Utl.: Malloth sieht Ausdehnung der Erhaltungspflicht des Vermieters
auf Beseitigung erheblicher Gefahren aber skeptisch =

Wien (APA) - Als "ausgewogen und positiv" hat der Obmann des Fachverbandes der Immobilien- und Vermögenstreuhänder der Wirtschaftskammer Österreich (WKÖ), Thomas Malloth, die gestern im Nationalrat beschlossene Wohnrechtsnovelle 2006 bezeichnet. Der Ausdehnung der zwingenden Erhaltungspflicht des Vermieters auf die Beseitigung erheblicher Gefahren - auch wenn diese von einzelnen Mietgegenständen wie veralteten Rohrleitungen oder mangelhaften Elektroinstallationen ausgehen - für die Gesundheit der Bewohner steht er allerdings skeptisch gegenüber.

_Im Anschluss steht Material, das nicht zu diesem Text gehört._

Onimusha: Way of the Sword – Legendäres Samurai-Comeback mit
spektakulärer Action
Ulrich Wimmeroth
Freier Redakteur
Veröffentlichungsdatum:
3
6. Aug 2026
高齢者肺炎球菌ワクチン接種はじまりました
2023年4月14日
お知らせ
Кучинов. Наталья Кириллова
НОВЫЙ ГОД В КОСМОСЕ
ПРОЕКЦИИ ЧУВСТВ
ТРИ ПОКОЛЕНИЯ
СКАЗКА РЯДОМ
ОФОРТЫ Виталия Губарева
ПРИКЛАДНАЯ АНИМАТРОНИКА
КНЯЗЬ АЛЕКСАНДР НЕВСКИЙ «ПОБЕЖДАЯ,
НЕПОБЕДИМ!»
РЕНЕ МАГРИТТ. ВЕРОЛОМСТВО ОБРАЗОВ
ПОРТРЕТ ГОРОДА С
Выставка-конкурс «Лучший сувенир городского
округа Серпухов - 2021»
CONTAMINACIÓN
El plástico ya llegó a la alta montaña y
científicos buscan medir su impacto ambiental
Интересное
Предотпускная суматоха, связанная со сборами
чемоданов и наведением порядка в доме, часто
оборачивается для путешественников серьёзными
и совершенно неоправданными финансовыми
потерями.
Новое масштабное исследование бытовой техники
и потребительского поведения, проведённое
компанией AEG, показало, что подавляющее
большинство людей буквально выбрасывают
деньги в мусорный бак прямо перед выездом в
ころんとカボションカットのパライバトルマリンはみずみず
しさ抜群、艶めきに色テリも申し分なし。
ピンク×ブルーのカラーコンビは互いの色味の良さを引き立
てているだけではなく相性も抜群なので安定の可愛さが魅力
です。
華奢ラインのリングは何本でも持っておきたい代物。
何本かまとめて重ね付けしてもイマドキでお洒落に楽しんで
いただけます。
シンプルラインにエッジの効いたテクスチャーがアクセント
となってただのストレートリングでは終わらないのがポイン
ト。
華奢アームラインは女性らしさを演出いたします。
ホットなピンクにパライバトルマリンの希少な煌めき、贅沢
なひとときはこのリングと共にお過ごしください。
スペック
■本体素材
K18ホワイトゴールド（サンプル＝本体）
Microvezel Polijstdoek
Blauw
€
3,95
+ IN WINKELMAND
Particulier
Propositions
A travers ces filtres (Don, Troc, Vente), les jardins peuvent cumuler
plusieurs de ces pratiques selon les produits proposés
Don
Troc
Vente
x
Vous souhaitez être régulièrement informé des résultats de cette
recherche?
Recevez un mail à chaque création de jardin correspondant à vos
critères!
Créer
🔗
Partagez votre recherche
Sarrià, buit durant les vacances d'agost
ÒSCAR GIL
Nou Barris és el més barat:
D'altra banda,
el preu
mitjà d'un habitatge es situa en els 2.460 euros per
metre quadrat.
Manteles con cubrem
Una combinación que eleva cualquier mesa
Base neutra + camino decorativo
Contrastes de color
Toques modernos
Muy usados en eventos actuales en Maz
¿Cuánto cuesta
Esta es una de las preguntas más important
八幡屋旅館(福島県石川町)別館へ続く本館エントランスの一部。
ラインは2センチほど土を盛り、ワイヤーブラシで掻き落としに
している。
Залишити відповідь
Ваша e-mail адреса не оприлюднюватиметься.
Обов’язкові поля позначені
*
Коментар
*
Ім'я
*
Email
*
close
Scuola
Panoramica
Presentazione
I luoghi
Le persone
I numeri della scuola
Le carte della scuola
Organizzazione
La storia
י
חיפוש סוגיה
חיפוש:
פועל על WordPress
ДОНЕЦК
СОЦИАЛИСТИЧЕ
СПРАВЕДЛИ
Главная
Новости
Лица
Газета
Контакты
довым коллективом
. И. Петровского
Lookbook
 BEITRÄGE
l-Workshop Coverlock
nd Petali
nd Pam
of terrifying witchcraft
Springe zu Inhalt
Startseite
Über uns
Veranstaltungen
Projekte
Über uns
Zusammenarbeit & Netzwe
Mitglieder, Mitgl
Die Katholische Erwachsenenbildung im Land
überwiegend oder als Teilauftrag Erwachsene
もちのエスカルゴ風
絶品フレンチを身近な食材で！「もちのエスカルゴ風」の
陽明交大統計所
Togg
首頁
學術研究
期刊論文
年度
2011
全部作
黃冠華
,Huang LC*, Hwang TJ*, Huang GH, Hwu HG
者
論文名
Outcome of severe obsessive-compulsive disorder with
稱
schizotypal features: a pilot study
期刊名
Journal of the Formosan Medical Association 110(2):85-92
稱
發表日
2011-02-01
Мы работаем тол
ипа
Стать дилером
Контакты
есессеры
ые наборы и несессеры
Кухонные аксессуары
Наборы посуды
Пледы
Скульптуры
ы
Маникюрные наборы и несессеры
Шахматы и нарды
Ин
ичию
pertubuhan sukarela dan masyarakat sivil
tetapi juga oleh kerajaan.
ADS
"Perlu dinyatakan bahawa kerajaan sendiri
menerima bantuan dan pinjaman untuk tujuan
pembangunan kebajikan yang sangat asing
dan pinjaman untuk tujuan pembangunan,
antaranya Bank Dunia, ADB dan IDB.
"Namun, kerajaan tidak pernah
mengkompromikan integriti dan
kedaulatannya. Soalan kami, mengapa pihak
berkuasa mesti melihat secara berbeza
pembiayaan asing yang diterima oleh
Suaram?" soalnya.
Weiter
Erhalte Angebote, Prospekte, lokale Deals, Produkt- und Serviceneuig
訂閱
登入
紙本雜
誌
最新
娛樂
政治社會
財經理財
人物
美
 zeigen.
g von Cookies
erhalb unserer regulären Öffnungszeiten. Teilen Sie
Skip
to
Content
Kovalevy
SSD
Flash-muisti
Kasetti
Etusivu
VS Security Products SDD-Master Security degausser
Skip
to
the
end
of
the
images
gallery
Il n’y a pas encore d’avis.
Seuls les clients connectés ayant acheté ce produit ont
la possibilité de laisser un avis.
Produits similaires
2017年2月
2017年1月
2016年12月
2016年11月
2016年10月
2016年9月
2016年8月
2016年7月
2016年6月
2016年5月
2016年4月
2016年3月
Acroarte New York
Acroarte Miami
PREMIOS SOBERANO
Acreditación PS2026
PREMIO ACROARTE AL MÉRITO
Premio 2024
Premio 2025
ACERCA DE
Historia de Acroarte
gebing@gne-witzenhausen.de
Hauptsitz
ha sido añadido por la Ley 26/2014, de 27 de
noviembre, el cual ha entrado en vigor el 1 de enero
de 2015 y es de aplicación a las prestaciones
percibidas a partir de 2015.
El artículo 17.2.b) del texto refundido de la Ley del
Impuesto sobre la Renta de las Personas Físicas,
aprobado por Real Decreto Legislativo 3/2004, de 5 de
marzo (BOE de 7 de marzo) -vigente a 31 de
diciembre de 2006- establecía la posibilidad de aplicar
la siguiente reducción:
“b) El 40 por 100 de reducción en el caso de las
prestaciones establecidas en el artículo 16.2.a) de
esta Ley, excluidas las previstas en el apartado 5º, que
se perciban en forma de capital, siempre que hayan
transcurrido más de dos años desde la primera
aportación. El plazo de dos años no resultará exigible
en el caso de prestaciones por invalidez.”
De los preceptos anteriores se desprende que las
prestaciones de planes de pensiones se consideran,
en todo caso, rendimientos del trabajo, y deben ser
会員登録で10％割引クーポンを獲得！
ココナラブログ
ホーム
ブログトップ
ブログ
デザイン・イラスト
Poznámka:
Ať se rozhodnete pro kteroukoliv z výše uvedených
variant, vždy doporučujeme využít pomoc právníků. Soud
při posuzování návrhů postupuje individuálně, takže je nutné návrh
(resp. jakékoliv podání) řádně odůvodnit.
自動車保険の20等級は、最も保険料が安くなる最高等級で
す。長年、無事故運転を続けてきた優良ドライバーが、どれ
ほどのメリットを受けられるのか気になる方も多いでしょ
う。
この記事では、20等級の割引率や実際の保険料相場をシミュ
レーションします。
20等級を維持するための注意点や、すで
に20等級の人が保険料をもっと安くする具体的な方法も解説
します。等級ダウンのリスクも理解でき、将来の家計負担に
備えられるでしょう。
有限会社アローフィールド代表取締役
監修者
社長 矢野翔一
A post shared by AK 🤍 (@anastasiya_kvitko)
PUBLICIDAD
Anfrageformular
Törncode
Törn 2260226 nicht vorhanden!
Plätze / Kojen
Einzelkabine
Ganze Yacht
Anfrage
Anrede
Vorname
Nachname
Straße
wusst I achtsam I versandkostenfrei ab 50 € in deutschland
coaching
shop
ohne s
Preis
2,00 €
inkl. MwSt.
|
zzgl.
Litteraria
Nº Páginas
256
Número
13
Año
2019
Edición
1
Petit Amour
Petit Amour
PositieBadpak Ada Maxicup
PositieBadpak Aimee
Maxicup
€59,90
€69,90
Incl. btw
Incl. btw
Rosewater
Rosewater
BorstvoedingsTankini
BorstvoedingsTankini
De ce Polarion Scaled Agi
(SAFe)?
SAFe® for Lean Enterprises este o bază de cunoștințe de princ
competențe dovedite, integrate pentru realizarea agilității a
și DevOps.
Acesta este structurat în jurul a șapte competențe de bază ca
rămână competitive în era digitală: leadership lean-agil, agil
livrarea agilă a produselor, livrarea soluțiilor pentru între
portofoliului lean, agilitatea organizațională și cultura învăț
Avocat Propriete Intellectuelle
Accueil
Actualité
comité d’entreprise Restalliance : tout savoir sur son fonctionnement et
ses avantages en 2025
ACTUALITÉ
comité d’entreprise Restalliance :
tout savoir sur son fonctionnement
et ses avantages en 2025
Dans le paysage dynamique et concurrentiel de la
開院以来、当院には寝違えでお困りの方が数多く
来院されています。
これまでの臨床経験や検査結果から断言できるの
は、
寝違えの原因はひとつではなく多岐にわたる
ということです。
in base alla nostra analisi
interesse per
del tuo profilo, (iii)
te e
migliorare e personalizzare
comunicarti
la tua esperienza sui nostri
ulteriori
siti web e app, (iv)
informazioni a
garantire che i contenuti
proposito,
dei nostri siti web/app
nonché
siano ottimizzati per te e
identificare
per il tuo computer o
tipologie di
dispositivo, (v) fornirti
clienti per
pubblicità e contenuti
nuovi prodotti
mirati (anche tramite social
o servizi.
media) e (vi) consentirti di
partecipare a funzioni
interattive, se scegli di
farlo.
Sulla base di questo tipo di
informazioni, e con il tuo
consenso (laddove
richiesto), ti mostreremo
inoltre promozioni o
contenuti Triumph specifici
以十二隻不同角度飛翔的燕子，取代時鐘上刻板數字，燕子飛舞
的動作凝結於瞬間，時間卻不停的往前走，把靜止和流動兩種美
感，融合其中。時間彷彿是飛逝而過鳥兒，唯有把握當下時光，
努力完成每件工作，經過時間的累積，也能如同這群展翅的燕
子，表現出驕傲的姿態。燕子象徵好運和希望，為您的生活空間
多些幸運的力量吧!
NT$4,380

Die Frage, wer etwaige Folgeschäden zu bezahlen hat, wenn beispielsweise nach der Erneuerung der Elektroinstallationen ausgemalt werden muss, bleibe ungeklärt, so Malloth. Oft würden nämlich weder die laufenden Einnahmen noch die Hauptmietzinsreserven für die erforderlichen Maßnahmen ausreichen. Dies könnte vor allem dann zum Problem werden, wenn zeitgleich mit Erhaltungsarbeiten in einer einzelnen Wohnung dringende Erhaltungsarbeiten an den allgemeinen Teilen des Hauses anstünden. "Ein zumindest kleiner Kostenersatz durch den Mieter hätte wenigstens andiskutiert werden sollen", meint Malloth.